O beiju da vida
Ela entrou e permaneceu atenta, com um olhar encabulado e coberto de susto.
Vacilou em dar alguns passos. Afinal de contas, lá estavam alguns escritores, seres mágicos e inatingíveis, com suas poses magnânimas e olhares soberbos.
Claro, eu não concordo com isso, ainda mais que eu mesmo estava entre esses escritores.
Estávamos lançando um livro de artigos literários. Café quente, bolachas, garrafa d´água, pouca gente.

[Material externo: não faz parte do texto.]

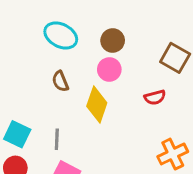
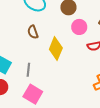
pink circle: (109, 69) -> (79, 27), moved

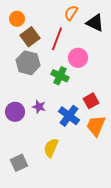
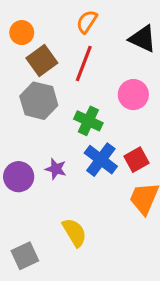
orange semicircle: (71, 13) -> (87, 22), moved
pink circle: (78, 58) -> (133, 95), moved
blue cross: (69, 116) -> (101, 160), moved
yellow semicircle: (51, 148) -> (74, 232), turned 126

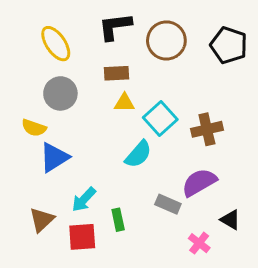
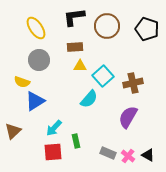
purple semicircle: (199, 182) -> (128, 117), turned -30
gray rectangle: (168, 204) -> (108, 153), moved
brown triangle: (42, 220) -> (13, 131), moved
black triangle: (230, 220) -> (148, 155), moved

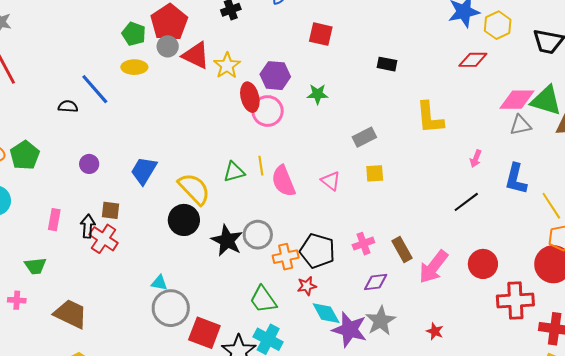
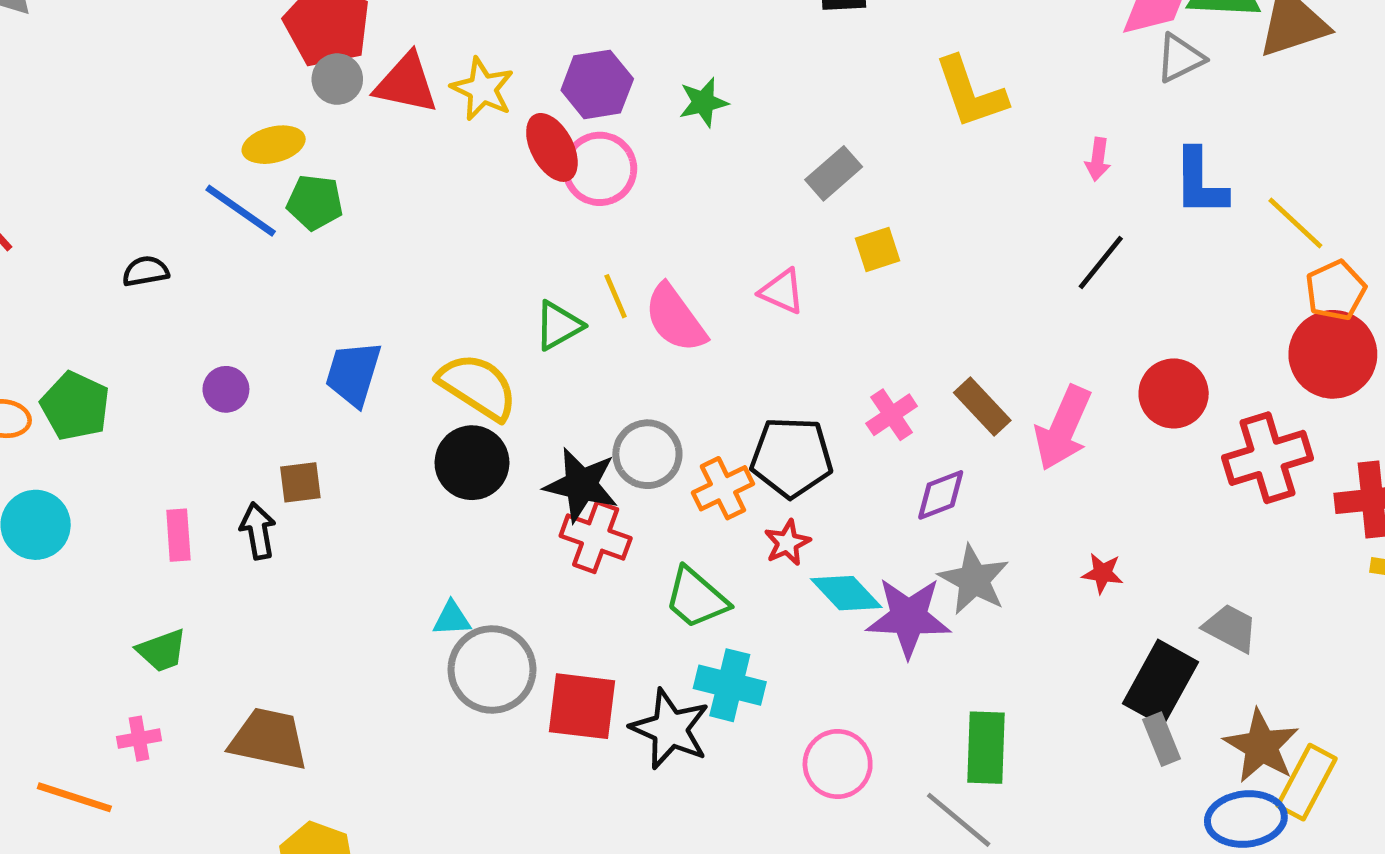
green pentagon: (134, 34) -> (315, 202), moved
blue line: (95, 89) -> (241, 211), moved
red cross: (104, 239) -> (596, 537), moved

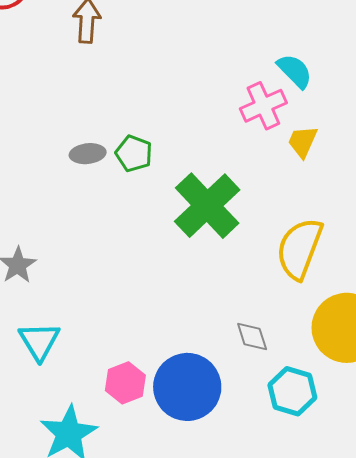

Batia um vento velho e morno no ambiente, forrado de livros e pessoas carrancudas. Alguns poucos sorriam, outros viviam, e assim as roldanas foram girando.
Ela aproximou-se um pouco mais, indo em direção aos livros. Tocou, olhou, folheou um deles.
- Minha filha adora ler!, disse, com receio.
Os escritores olharam-na sem vontade. Disseram o preço, mas com quem diz:
- Vá, este não é o teu lugar.
E ela queria tanto que sua filha visse aqueles escritores...
*
Levado por minha amada, fui depois ao encontro da senhora. Judiada, toda cansada em seu uniforme de trabalho.
Coloquei uma dedicatória – Celine, a filha, ficaria encantada! - e entreguei-lhe o livro. Houve alegria, verdadeira e humilde alegria.
Lá, naquela barraca de tapioca, eu me tornei o ser mágico e inatingível.
Logo eu, ladrão das palavras já postas, psicopata das conjunções, fui colocado como o ser de importância extrema. Já ela, D. Marinalva, agia como um ninguém, apenas um ser que sobrevive; a Macabéa, que não descansa.
Ah, Marinalva, se soubesses que, exceto o nome de minha amada, jamais escrevi algo belo, algo mágico, algo eterno; se soubesses que as tuas tapiocas são a medida exata do mundo, que adoçam e alimentam bem mais do que meus parágrafos fragmentados... Talvez assim, dessa forma, teria certeza de que é muito mais importante do que eu, homem quieto e rude e triste.
E assim foi, naquele dia que teimará em sobreviver, naquela tapioca sempre quente na boca de um sonhador.